Instructions to follow: Each line of the records that holds the word "Rendered" should be copied out.

[Extracted data entries]
--- START ---
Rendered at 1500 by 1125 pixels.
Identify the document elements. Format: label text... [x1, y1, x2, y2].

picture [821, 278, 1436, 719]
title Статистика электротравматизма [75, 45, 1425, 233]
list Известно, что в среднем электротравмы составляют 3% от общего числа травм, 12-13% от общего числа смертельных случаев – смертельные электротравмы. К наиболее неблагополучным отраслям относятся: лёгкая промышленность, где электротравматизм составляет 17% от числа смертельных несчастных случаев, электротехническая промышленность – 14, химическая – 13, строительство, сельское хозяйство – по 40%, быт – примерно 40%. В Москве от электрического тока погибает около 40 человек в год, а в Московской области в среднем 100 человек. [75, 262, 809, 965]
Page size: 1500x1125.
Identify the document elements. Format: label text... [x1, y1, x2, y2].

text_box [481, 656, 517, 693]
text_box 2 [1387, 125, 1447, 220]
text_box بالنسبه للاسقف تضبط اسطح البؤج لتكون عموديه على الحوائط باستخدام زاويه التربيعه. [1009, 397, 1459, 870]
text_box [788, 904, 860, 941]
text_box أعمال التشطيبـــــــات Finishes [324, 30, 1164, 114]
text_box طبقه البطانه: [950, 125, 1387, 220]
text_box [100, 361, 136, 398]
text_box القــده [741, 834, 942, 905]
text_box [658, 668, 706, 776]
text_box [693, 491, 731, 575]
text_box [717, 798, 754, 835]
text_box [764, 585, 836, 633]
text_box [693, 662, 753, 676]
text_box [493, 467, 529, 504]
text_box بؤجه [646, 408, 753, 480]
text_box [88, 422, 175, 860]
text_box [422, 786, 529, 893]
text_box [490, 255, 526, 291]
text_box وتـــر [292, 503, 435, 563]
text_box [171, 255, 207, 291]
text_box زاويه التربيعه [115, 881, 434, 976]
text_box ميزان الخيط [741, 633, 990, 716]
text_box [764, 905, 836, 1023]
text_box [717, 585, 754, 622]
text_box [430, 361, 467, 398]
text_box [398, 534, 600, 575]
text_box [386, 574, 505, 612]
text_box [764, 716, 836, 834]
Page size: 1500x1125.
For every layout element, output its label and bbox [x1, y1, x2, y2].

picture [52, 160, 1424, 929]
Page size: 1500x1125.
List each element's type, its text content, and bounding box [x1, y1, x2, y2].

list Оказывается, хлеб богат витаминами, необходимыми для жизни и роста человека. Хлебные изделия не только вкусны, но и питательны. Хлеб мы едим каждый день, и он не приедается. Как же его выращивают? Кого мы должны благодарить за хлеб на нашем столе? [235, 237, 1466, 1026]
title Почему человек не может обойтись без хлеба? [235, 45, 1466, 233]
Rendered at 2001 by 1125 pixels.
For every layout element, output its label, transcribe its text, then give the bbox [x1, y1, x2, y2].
--- END ---
Written answer:
Rendered at 1500 by 1125 pixels.
Rendered at 2001 by 1125 pixels.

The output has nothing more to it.